At Korat Royal Thai Air Force Base (Thailand) one would see pilots wearing a shoulder patch with that logo.  That was 1968 and we were flying F105 fighter bombers up to Hanoi twice a day, every day.  SAM in those days was SA-2, a not very mobile system.  A SAM battery consisted of several launchers, a couple of radar trailers, some hootches and "stuff".  The Russians had provided the more up to date tracked vehicle mobile SA-6 to the Egyptians in time for the 1967 war with Israel, but the North Viet Nam comrades didn't have it yet. 
   SA-2 was the SAM designed to get U-2 photo recon flights operating above 70,000 feet.  This resulted in a big rocket, about the size and dimensions of a telephone pole.  It took the rocket motor quite some time to boost this heavy missile up to real speed.  At low altitude, the F105 could out fly SAM.  Pilots who survived this feat of airmanship got to wear the patch. 
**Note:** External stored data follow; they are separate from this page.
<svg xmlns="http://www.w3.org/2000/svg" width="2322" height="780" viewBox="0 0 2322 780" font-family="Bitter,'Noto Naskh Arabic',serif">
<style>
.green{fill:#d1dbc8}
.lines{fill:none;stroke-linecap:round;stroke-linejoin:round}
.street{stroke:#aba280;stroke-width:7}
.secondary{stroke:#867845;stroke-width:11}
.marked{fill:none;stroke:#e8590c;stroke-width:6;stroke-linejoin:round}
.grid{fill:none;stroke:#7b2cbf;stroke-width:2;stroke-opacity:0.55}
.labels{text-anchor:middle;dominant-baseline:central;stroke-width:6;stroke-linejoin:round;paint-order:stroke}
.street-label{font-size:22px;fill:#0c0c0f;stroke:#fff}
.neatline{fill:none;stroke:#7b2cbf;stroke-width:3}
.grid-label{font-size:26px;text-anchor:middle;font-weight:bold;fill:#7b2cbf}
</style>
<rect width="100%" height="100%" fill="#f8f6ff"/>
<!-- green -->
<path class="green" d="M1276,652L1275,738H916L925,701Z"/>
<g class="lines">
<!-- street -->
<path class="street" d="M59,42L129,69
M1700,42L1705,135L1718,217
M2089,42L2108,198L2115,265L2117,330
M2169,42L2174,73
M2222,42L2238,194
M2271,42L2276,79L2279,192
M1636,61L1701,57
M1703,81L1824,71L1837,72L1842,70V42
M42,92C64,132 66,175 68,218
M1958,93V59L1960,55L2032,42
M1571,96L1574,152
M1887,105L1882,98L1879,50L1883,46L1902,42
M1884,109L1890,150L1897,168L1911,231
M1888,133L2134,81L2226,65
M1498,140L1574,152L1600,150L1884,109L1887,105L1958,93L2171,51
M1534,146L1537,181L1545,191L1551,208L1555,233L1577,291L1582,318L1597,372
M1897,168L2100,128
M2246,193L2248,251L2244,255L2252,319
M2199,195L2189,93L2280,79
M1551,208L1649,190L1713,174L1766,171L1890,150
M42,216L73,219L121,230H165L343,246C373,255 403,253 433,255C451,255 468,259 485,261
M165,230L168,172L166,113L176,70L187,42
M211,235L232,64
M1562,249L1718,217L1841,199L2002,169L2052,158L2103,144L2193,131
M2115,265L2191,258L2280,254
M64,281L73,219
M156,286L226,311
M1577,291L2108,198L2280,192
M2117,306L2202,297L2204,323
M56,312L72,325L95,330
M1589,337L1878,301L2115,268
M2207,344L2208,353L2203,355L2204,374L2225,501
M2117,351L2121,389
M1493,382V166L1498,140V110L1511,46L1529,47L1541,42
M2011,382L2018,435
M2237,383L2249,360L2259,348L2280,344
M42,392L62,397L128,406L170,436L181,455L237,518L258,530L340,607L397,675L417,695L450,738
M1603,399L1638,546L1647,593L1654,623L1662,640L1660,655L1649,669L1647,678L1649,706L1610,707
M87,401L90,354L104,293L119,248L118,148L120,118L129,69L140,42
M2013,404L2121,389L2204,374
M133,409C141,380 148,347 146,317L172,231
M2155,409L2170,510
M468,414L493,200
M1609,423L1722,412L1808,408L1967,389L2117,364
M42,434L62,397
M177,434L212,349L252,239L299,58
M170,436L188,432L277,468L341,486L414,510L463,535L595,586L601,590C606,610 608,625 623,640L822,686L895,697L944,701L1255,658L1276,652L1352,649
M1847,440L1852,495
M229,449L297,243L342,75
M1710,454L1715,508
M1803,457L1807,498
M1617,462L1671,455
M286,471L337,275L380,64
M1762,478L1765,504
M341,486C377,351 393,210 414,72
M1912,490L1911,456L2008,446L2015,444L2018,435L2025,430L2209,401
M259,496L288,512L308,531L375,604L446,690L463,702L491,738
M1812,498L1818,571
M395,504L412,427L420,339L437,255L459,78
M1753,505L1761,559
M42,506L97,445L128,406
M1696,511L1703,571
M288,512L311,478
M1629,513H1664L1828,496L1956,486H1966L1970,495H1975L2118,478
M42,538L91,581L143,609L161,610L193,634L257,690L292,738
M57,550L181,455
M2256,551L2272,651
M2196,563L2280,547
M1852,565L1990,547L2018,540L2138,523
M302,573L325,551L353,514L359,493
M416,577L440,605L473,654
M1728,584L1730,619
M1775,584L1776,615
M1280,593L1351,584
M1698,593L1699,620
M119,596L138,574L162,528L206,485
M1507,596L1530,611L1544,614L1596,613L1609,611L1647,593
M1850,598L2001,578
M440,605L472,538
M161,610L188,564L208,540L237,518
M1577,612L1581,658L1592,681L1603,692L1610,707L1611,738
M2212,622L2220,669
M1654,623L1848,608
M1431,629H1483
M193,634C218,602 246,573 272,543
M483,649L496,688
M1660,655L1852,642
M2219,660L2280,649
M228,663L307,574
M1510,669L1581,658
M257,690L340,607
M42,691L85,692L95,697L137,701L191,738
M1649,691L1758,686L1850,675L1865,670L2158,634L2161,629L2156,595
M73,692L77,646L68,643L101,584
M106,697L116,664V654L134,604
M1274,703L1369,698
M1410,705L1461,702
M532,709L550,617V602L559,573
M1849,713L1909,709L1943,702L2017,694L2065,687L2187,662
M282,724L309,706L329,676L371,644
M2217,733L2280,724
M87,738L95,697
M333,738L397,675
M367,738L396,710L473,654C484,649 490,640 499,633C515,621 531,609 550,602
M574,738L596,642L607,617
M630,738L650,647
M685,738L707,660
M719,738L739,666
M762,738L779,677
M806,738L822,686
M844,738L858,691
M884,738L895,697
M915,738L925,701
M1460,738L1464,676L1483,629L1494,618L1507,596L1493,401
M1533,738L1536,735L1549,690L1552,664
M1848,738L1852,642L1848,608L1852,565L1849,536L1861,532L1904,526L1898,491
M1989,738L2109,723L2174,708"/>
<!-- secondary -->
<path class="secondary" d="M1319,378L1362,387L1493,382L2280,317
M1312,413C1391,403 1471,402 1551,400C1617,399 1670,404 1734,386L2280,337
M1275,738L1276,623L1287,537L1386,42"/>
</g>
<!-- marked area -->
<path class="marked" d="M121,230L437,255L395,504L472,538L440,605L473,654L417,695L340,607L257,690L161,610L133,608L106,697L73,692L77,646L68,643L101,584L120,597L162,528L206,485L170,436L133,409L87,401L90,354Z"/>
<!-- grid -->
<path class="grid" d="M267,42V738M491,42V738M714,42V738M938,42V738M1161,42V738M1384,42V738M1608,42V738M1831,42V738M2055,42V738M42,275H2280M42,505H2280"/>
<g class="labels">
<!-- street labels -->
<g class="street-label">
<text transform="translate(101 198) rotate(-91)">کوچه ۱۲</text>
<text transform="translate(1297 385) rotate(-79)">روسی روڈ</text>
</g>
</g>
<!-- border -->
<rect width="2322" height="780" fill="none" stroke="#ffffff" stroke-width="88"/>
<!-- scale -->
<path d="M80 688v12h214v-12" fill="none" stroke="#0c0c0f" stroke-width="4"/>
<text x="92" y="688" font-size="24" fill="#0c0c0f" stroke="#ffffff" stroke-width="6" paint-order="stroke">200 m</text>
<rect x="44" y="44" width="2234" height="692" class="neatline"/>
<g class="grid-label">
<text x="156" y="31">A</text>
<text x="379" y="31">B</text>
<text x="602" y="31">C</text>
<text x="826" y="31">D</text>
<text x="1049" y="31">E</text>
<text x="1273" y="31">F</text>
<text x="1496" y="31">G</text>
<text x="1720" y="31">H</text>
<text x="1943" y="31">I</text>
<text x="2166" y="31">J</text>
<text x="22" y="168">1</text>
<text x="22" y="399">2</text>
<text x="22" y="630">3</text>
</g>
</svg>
Once SAM was at altitude, with much of his fuel burned off, he was deadly fast, cannon shell fast, too fast to dodge, almost too fast to see.  So the effect of SAM was to force us down, into the ground fire.  Instead of going in at 25,000 feet, well above any kind of ground fire, we had to fly at  5000 feet.  One pilot put it thusly  "Even the kids have slingshots." 
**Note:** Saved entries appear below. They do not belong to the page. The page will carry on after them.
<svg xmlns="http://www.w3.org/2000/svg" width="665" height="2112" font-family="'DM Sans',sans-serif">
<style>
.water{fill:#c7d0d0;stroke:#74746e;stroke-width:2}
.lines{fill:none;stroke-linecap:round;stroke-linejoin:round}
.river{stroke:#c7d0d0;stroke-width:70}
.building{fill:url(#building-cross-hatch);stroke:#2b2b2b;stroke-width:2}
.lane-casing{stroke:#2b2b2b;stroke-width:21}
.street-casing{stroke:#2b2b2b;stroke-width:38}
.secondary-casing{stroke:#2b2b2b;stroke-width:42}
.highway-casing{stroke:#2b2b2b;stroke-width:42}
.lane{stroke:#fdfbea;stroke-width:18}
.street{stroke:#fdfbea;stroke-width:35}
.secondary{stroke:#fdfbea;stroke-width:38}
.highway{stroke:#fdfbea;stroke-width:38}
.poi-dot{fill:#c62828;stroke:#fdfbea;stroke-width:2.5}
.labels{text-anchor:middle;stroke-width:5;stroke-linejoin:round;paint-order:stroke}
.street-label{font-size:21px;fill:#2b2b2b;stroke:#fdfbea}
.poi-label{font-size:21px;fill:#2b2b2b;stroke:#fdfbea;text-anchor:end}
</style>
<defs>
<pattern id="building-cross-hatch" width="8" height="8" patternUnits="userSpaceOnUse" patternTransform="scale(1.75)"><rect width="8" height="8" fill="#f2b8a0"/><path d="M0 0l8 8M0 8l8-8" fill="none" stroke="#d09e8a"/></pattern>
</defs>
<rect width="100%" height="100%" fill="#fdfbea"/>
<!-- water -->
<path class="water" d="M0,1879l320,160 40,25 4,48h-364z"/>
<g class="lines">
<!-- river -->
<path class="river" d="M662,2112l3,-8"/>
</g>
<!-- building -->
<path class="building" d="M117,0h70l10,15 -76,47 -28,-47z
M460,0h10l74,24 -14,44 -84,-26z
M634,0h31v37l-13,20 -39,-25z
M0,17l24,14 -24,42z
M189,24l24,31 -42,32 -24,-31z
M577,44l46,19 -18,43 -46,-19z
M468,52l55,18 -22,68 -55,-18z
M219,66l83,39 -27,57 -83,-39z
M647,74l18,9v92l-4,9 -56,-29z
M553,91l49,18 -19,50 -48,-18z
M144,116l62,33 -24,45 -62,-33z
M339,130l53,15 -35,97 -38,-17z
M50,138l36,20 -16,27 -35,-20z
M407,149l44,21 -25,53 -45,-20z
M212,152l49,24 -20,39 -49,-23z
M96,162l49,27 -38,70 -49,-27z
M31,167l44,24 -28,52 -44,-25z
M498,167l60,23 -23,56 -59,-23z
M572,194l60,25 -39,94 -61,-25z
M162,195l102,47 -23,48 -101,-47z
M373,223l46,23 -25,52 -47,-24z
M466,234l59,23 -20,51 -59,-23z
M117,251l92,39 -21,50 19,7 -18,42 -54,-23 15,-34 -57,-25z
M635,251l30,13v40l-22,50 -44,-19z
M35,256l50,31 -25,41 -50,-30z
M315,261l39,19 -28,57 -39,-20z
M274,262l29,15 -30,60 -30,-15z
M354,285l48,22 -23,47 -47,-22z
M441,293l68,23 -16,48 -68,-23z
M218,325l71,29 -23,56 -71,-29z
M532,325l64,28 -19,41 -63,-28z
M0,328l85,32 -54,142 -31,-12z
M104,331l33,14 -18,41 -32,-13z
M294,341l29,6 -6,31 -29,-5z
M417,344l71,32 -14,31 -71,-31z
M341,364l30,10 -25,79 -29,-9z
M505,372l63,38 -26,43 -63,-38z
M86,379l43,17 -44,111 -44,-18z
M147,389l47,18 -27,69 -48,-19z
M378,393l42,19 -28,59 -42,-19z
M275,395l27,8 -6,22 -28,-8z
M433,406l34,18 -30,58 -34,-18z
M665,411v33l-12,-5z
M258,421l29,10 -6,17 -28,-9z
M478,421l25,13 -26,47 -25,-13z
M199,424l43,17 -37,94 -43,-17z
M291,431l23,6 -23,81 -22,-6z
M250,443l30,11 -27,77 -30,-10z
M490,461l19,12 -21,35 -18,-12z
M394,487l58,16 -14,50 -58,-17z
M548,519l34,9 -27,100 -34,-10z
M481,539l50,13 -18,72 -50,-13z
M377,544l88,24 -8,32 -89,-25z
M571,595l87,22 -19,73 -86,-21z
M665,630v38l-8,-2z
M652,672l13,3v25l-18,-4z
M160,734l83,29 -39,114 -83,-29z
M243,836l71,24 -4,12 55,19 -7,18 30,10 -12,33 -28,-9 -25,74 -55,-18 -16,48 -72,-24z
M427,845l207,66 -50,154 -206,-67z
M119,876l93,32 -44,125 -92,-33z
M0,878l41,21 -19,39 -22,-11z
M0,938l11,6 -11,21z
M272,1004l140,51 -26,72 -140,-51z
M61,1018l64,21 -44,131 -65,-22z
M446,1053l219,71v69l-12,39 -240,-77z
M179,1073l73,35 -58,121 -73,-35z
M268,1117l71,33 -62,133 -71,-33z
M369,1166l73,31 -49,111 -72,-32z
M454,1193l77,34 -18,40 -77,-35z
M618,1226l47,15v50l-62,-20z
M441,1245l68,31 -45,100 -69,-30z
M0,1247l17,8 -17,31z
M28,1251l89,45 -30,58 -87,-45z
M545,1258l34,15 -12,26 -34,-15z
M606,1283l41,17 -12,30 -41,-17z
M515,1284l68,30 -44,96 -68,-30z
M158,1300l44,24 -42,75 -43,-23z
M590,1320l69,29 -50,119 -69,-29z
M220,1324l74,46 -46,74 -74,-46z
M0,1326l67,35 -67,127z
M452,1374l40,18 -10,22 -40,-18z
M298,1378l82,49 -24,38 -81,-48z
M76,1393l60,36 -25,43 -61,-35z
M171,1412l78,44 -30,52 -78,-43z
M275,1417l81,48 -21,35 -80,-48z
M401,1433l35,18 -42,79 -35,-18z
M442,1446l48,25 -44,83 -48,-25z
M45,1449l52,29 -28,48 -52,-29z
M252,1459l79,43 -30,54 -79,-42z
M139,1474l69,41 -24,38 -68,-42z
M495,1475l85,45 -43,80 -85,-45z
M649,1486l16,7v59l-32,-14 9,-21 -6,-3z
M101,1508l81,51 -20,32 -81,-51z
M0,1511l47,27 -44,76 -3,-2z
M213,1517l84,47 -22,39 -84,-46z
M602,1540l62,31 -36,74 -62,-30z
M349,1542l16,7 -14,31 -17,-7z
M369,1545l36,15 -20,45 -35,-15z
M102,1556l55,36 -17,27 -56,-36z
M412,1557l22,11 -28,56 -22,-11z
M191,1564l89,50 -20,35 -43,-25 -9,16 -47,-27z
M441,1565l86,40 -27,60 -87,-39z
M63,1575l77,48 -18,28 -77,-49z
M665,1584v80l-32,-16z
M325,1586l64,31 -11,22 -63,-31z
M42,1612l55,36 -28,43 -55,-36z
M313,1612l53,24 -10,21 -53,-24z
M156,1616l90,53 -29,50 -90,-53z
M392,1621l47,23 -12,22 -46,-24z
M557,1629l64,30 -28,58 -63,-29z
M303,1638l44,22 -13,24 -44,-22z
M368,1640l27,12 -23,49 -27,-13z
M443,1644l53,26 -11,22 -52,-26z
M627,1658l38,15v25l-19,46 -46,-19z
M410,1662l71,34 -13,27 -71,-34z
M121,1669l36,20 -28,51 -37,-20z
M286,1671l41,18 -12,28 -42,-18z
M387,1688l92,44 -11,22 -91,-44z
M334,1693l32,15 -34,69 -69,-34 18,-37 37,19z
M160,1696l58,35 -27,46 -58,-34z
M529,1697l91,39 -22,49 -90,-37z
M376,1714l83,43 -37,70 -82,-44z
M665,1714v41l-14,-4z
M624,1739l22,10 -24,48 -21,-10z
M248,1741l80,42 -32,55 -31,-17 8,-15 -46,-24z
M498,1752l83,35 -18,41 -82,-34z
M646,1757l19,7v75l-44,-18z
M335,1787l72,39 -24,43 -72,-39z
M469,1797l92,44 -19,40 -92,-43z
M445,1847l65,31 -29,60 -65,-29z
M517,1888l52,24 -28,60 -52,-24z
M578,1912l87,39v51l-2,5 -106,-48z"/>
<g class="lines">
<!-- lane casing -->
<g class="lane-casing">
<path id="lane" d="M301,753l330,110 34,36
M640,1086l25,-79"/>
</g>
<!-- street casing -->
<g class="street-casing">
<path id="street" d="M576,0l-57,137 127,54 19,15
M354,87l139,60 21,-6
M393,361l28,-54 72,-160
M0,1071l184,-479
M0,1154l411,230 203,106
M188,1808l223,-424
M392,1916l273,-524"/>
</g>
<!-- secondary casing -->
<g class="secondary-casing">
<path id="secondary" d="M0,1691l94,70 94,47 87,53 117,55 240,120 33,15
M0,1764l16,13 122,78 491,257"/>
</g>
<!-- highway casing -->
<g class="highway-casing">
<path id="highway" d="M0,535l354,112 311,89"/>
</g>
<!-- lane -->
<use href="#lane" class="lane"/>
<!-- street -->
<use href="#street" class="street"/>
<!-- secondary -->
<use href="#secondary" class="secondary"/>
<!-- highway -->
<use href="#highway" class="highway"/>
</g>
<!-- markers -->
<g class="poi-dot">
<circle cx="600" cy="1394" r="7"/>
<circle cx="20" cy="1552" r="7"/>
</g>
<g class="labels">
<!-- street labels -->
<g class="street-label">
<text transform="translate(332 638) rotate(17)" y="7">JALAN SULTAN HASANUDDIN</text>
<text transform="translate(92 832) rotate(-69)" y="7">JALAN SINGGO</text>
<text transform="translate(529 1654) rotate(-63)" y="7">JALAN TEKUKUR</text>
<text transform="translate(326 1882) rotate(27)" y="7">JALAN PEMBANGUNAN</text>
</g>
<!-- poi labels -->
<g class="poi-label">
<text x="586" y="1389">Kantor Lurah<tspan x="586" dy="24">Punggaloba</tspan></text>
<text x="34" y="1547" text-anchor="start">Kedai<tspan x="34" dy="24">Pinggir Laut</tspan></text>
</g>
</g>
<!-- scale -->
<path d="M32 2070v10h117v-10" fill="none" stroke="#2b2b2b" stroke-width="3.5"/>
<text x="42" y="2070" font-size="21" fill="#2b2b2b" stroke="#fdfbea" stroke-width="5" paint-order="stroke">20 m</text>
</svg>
  SAM was a radar guided beast.  No heat seekers for him.  We carried electronic countermeasures pods to confuse Mr. SAM.  The early ones were straight noise jammers.  The later QRC 160 pods attempted to spoof SAM by picking up his radar pulses, amplifying them, messing with them, and squirting them back at SAM's radar.   A weakness in QRC-160 was the occasional pod that started talking to itself.  The receiver would pick up a bit of noise, it would amplify the noise and transmit it.  The transmit antenna wasn't far from the receive antenna (how far away can you be when the whole pod was only ten feet long?)  The receiver would pick up the transmissions, amplify them again, transmit them again, and within seconds the pod transmitters would be blasting a full power signal.  This worried the aircrew, who feared that the comrades could track them and launch at them.  So the talkative pods were sent to my ECM shop to shut them up.  There was nothing in the technical order about loud mouth pods, fix there fore.  So after a lot of trouble shooting and testing, we resorted to ordering some parts that we knew base supply didn't have.  After waiting about 30 days for parts, we were allowed to ship the talkative pods back to depot, which got them out of our hair. 
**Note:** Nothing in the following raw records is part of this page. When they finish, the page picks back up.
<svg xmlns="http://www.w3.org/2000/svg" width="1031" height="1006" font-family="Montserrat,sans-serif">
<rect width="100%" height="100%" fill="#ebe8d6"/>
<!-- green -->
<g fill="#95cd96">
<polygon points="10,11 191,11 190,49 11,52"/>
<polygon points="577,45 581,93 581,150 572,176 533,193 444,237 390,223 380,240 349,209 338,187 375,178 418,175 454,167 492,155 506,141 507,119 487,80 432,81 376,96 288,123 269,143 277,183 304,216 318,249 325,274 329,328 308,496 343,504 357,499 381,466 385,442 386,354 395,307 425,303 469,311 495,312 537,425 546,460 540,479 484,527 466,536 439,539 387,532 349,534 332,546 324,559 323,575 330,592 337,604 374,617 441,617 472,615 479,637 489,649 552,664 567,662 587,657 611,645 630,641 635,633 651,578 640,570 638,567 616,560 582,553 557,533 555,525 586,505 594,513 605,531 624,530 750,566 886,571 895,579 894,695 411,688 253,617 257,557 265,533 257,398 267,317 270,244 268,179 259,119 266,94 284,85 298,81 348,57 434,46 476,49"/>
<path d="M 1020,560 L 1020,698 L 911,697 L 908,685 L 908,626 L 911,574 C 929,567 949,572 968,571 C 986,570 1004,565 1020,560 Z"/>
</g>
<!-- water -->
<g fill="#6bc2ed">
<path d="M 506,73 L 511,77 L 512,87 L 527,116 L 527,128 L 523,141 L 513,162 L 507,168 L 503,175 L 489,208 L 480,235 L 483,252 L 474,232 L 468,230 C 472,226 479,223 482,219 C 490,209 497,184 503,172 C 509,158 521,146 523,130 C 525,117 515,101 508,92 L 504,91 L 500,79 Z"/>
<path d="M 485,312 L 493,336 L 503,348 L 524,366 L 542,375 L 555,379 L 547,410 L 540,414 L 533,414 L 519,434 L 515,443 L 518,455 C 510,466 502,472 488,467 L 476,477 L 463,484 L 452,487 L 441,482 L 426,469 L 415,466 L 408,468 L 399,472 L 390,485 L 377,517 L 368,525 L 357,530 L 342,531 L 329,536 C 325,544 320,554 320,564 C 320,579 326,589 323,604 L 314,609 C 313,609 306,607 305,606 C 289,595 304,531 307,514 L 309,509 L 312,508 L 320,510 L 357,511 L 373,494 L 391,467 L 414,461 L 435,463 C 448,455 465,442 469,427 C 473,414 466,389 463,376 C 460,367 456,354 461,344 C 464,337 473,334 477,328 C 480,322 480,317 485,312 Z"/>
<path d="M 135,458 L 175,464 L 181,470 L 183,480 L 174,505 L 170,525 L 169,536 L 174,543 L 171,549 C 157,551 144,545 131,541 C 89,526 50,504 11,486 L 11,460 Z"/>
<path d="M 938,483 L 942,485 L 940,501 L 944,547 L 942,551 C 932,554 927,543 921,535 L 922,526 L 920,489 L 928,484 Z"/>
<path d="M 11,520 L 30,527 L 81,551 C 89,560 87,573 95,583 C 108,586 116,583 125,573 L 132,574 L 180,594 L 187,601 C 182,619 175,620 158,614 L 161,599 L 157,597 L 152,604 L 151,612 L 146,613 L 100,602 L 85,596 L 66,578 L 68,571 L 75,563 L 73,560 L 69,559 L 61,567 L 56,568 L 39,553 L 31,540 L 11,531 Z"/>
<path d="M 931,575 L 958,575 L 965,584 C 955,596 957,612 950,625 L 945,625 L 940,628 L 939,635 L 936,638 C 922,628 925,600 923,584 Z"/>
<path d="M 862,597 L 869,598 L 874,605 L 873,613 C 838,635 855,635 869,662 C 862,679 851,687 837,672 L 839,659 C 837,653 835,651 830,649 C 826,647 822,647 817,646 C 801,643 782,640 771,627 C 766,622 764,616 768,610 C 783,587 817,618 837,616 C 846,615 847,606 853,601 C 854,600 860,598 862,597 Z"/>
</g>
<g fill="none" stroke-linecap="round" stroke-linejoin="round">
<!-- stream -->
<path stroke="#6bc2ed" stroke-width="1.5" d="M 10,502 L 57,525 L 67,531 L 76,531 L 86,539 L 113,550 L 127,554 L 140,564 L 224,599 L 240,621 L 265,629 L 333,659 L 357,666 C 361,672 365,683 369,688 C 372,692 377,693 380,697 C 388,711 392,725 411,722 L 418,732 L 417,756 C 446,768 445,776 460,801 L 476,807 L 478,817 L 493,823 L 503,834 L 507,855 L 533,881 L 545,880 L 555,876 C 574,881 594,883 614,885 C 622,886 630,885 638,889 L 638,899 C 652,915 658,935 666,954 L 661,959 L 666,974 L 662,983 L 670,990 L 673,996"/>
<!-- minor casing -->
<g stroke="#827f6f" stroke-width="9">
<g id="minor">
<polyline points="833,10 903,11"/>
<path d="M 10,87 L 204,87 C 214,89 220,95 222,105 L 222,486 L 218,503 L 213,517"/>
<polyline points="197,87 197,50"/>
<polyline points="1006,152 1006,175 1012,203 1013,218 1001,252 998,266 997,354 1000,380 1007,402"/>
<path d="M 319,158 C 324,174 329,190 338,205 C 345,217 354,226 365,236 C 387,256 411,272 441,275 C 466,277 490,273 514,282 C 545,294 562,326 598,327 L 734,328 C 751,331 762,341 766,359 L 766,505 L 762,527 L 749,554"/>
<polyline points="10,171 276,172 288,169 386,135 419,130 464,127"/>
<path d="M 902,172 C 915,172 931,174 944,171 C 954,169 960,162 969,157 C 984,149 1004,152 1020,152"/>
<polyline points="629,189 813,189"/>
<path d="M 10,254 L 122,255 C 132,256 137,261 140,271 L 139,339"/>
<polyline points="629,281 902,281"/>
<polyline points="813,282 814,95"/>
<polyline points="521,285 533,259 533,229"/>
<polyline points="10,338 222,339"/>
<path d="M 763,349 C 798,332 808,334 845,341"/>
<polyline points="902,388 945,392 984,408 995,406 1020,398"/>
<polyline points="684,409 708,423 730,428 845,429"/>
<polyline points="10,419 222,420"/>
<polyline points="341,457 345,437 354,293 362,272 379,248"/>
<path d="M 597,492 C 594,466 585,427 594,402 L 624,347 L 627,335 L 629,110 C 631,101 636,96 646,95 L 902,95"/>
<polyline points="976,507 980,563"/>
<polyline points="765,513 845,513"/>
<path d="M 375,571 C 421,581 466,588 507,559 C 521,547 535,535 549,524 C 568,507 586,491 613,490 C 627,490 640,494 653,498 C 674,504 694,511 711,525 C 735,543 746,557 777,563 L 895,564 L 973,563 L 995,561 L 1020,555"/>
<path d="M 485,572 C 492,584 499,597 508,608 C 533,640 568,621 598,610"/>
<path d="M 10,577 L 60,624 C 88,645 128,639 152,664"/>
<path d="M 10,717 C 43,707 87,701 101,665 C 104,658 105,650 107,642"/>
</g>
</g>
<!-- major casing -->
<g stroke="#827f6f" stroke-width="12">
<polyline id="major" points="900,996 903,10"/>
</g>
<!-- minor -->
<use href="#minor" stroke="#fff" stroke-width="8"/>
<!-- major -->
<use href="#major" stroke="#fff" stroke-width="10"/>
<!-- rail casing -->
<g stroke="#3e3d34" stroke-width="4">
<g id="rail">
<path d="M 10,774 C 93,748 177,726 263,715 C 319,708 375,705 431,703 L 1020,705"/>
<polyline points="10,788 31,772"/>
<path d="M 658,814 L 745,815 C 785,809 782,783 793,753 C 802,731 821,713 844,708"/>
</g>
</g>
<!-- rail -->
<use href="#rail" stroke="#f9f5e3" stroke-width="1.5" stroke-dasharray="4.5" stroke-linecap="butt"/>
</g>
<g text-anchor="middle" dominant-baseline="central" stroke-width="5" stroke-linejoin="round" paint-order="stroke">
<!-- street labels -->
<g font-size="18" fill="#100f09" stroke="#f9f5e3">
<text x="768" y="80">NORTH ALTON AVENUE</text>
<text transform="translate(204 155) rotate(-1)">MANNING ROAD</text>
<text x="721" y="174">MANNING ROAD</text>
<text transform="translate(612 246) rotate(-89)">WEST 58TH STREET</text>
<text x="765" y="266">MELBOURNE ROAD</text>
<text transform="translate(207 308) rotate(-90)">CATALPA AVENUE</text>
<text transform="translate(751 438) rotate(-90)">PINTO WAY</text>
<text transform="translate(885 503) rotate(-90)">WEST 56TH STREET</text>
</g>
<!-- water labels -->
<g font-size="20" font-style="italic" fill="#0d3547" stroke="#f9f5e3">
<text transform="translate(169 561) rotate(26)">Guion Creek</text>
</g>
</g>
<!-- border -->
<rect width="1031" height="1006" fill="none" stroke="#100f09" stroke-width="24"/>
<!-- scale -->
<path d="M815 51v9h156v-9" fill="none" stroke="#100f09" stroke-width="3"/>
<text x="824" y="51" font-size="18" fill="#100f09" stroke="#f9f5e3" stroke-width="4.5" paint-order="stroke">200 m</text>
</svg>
   The SAM that took out the airliner is a descendent of  SA-2.  About third or fourth generation.  SA-2 was followed by SA-6.  SA-6 managed to pack 3 missiles and the radar into a single tracked vehicle.  SA-11, the one suspected of airliner shooting,  carried six missiles and must have had a new electronics and radar suite, came after SA-6.  I have heard of an SA-17, but know little about it.  SA-2 fifty years ago would hit airliners at 33,000 feet, no sweat.  The later models must be just as effective. 

Monday, July 21, 2014

Israeli Travelog, Bebi gets favorable TV coverage

Public television ran a nice "travel in Israel" piece on Sunday.  It had boating down the Jordan, views of Jerusalem, the Dome of the Rock, the Wailing Wall, Masada, and spectacular scenery.  For extra points, they had Benjamin Netanyahu, Israeli prime minister, acting as host.  Bebi knew the history and the archeology of all the places, told  interesting stories, and he came across as a well educated and thoughtful man.  In fact, I was impressed at how nice the TV coverage was for Bebi.  Dunno just who set up this TV deal, but it did Bebi a lot of good.  It was probably filmed before the current Gaze dustup, but it was nice coverage.  Good travel log too.